* **TASK STATEMENT**: Copy out each line of the records that contains the word "lagged".

● ● ● ● ●

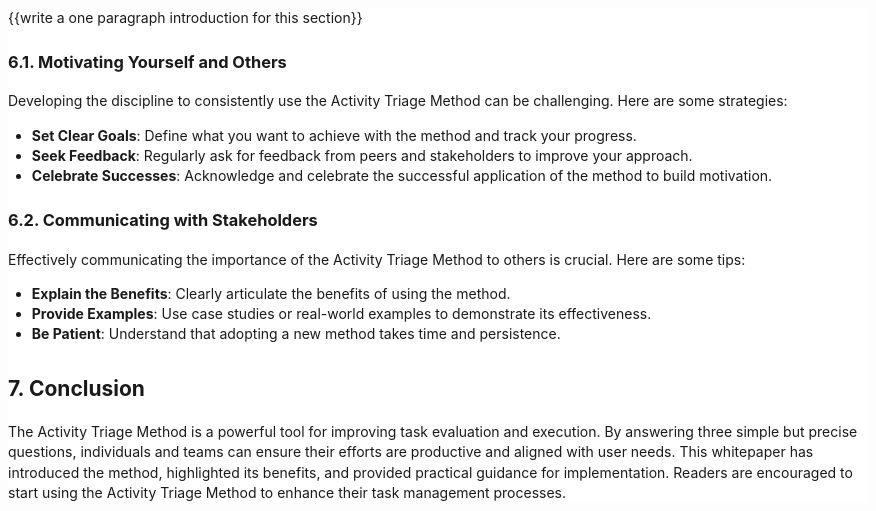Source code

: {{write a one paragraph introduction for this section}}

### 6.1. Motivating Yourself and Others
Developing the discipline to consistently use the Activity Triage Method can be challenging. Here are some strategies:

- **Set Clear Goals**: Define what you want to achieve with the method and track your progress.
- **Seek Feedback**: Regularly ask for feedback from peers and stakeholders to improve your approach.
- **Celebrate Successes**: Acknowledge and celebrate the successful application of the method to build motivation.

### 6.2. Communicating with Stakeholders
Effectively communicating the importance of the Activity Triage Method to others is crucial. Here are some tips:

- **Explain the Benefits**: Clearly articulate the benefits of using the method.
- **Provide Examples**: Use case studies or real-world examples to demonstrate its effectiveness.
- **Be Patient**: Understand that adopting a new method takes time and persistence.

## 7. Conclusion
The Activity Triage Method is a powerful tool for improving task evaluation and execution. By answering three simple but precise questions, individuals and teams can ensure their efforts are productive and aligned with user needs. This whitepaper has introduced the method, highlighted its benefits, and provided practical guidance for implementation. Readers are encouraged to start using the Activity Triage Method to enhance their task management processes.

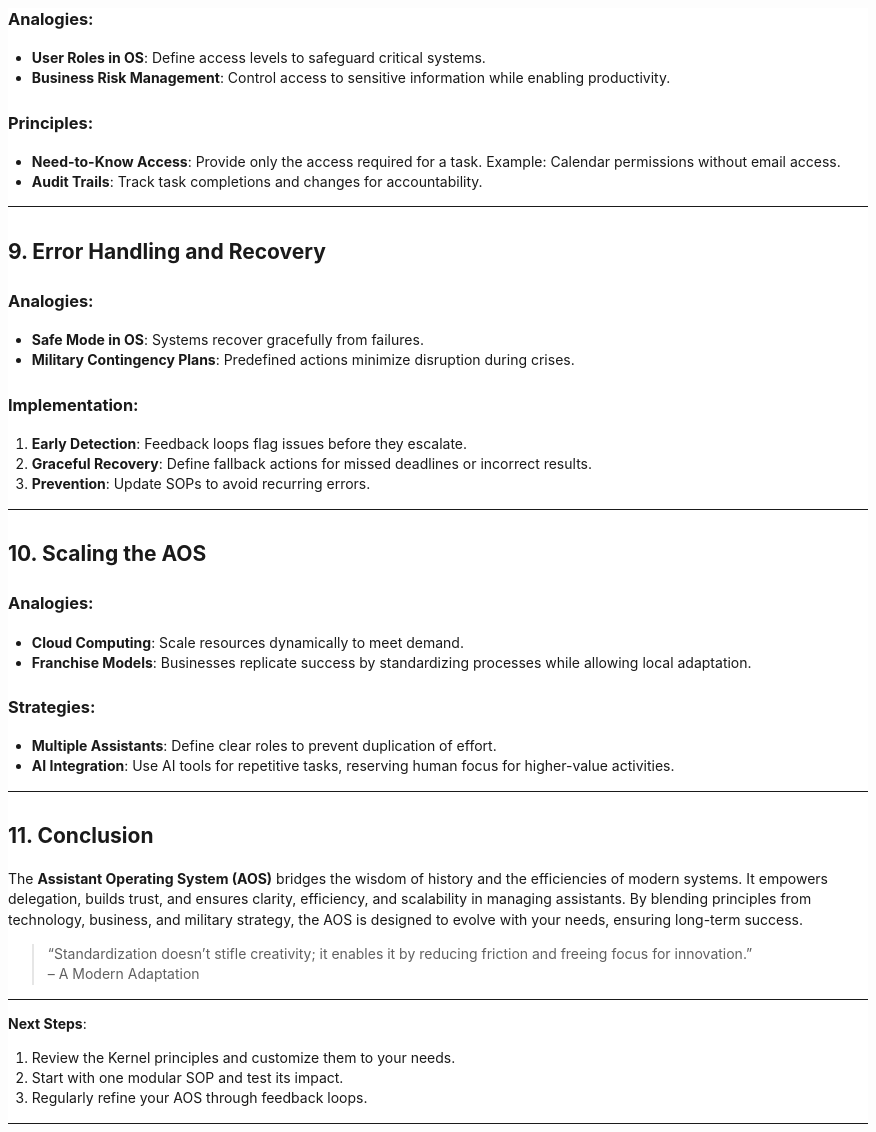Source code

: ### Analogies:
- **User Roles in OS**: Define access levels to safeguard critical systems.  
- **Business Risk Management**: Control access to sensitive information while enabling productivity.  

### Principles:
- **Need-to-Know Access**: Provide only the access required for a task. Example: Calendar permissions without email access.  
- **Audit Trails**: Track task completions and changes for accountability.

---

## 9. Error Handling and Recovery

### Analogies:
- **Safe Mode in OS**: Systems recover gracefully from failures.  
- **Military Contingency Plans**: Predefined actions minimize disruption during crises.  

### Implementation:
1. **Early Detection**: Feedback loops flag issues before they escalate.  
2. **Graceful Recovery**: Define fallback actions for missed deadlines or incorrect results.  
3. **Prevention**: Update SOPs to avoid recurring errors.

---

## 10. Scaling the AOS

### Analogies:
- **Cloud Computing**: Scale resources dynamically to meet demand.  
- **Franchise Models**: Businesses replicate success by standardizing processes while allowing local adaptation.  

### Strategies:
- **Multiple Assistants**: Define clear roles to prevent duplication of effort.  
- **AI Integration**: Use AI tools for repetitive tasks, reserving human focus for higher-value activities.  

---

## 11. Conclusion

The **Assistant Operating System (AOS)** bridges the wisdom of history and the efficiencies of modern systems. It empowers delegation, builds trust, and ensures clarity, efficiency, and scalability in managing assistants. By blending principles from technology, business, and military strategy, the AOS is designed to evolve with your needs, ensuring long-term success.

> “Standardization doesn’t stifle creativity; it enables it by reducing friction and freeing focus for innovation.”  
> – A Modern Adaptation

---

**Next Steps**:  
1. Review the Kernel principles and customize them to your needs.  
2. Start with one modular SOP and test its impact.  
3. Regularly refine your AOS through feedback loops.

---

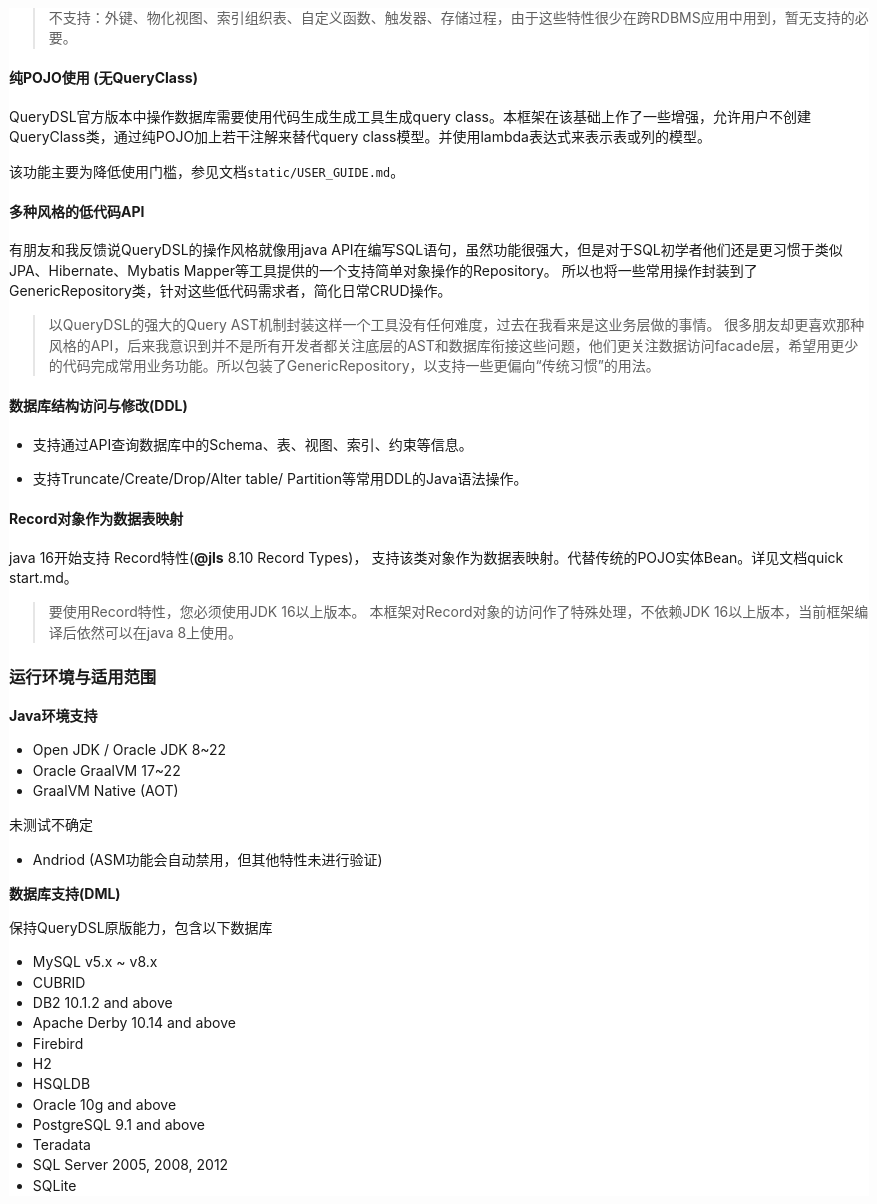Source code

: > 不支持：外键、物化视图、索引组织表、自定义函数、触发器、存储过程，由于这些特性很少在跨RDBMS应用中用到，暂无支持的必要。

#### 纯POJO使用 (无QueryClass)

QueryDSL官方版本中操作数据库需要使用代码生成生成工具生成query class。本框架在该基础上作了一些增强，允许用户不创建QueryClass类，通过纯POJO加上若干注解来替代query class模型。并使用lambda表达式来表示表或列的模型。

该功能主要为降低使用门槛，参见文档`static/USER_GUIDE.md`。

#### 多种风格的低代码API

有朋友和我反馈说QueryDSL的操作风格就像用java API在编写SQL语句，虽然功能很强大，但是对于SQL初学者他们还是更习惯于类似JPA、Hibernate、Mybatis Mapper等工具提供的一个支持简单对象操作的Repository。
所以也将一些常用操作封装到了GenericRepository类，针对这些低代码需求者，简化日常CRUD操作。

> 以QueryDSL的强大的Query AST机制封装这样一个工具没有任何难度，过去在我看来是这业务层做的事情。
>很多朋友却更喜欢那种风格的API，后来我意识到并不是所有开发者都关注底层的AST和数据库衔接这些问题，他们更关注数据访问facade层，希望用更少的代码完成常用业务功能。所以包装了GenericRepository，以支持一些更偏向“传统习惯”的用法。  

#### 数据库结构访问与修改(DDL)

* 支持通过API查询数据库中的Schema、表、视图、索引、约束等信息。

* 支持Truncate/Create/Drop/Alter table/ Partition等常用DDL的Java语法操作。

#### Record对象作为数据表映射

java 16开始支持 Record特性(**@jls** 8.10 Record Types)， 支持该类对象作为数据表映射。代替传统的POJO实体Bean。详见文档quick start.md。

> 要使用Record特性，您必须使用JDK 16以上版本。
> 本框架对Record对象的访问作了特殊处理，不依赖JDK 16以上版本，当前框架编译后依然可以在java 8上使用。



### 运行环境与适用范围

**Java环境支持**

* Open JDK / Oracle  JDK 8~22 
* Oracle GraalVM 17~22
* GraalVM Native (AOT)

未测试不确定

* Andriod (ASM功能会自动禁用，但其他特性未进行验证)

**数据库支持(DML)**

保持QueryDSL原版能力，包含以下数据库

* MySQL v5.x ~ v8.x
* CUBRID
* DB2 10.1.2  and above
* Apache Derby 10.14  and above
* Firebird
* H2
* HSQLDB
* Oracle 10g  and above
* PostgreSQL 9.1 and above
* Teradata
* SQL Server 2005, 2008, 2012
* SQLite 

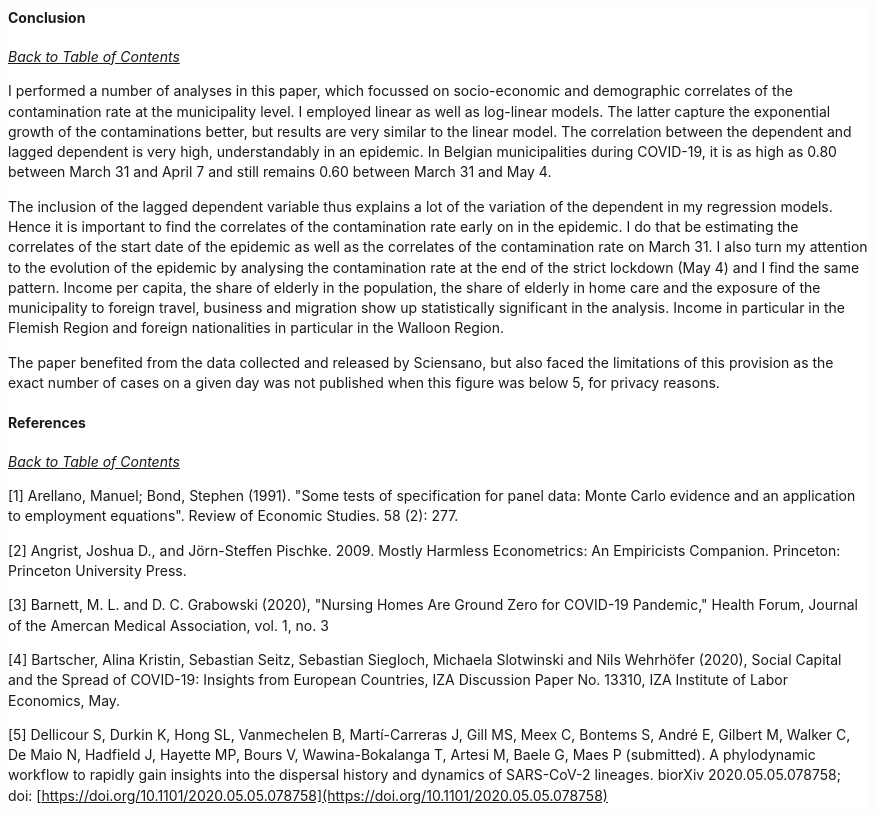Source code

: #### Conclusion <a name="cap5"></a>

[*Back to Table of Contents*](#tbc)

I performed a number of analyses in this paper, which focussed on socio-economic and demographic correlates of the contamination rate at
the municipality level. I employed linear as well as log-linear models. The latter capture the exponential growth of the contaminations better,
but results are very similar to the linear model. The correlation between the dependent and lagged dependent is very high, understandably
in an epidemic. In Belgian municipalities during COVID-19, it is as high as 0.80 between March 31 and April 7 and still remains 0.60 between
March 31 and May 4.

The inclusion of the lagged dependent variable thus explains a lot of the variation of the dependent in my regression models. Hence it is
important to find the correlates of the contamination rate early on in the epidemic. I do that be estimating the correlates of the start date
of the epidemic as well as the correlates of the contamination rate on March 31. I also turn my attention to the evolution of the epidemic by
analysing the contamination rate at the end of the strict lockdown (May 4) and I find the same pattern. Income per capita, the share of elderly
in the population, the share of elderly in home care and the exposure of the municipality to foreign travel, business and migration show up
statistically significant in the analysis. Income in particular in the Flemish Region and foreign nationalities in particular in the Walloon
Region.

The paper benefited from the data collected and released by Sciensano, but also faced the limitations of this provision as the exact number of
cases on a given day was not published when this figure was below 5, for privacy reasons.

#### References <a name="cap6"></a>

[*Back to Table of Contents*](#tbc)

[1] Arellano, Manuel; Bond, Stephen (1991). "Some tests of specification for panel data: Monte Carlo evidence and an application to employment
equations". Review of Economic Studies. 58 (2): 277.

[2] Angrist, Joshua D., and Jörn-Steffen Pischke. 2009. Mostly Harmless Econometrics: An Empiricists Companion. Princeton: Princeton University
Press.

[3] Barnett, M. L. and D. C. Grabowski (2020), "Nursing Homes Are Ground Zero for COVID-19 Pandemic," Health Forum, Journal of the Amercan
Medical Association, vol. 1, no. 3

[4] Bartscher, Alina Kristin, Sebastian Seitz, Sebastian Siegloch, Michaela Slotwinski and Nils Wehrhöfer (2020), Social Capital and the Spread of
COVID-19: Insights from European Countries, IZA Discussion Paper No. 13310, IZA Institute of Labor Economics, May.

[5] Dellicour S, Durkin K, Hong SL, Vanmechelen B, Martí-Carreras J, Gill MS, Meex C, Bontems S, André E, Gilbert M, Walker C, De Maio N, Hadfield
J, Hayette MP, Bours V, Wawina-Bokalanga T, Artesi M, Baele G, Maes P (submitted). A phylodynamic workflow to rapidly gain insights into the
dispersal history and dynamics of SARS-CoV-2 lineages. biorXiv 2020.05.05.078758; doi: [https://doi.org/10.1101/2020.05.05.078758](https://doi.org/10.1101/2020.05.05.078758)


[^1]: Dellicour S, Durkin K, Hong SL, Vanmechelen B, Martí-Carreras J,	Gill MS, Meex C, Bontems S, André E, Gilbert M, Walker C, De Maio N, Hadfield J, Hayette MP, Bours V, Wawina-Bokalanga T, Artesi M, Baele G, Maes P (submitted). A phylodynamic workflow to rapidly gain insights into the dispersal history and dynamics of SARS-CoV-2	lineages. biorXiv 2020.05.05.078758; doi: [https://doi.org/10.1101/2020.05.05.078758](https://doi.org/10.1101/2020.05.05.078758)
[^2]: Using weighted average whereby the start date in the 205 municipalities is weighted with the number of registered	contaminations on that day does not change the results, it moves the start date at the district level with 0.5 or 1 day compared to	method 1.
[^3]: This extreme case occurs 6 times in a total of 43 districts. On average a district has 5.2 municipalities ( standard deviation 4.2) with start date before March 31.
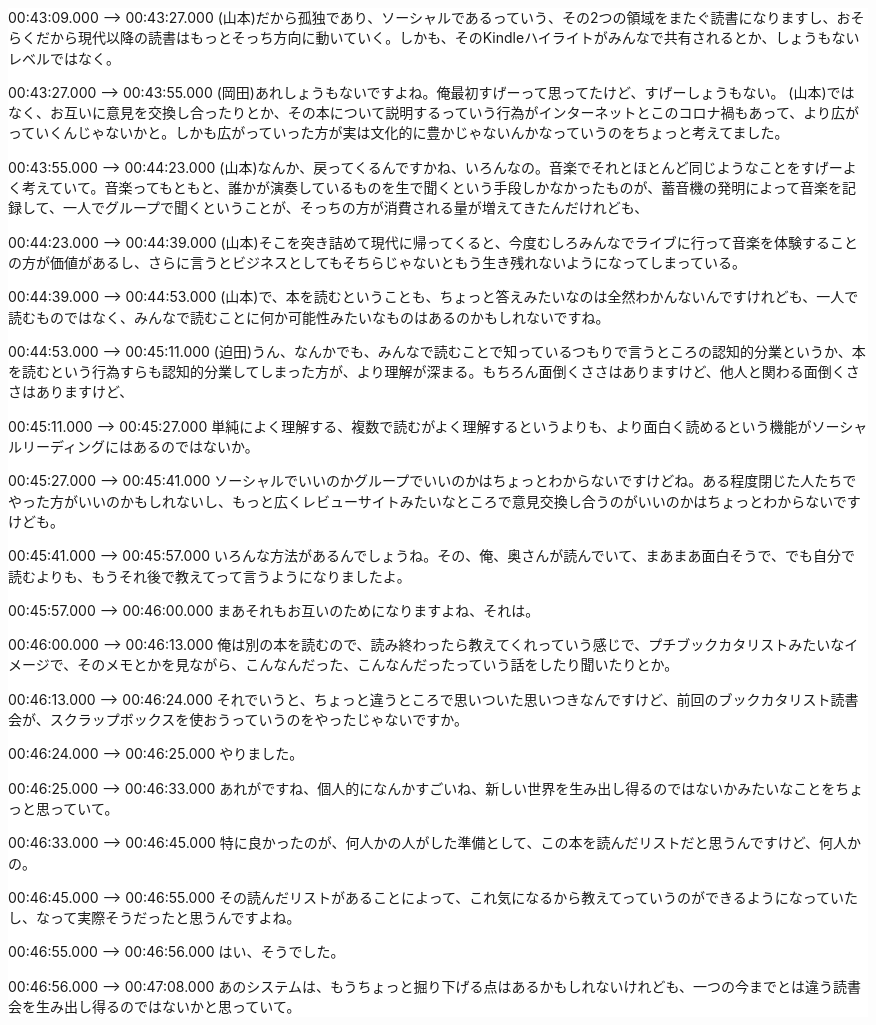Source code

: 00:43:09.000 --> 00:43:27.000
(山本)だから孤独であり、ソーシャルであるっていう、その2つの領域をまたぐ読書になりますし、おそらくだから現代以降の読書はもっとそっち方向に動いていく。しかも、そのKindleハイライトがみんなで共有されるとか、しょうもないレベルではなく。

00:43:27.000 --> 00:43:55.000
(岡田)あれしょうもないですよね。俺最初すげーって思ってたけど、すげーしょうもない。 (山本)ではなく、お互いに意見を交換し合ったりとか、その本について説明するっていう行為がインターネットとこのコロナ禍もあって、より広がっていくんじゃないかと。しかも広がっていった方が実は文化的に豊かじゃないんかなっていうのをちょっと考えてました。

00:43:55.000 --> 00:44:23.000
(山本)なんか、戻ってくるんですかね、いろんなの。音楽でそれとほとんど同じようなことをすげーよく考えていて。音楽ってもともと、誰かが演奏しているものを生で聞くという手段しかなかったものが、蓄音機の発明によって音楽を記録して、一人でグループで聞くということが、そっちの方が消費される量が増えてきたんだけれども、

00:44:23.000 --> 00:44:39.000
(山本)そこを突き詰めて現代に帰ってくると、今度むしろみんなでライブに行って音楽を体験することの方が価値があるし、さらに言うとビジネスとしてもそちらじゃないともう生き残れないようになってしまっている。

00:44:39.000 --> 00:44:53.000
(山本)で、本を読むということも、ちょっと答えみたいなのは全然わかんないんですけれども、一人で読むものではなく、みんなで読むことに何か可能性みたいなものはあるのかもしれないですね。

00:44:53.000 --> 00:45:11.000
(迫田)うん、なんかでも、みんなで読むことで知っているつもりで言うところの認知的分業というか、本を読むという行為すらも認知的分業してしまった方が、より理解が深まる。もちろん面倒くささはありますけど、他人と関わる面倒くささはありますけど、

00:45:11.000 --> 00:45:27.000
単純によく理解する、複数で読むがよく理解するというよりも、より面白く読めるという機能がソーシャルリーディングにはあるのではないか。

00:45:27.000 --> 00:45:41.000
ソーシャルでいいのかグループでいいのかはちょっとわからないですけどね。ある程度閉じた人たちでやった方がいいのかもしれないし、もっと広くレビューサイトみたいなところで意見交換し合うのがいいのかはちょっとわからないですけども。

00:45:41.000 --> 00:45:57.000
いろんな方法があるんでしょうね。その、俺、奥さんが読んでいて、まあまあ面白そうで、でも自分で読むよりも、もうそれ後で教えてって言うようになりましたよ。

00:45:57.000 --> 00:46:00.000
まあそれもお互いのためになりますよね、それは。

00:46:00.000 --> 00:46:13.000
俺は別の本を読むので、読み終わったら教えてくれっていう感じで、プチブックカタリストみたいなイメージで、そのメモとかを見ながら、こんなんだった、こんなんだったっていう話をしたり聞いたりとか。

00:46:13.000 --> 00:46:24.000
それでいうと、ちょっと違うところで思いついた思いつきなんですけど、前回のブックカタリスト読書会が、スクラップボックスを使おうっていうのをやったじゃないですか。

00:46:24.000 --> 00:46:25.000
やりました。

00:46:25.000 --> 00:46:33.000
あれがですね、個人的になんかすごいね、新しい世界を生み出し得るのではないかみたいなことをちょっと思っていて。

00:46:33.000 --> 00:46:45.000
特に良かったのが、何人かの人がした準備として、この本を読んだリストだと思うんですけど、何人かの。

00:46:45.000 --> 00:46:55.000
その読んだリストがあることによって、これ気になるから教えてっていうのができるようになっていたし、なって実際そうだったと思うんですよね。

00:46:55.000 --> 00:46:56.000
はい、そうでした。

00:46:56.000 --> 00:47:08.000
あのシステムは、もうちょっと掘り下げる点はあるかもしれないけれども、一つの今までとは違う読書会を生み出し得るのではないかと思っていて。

● ● ● ● ●

* **TASK OUTPUT**:
but results are very similar to the linear model. The correlation between the dependent and lagged dependent is very high, understandably
The inclusion of the lagged dependent variable thus explains a lot of the variation of the dependent in my regression models. Hence it is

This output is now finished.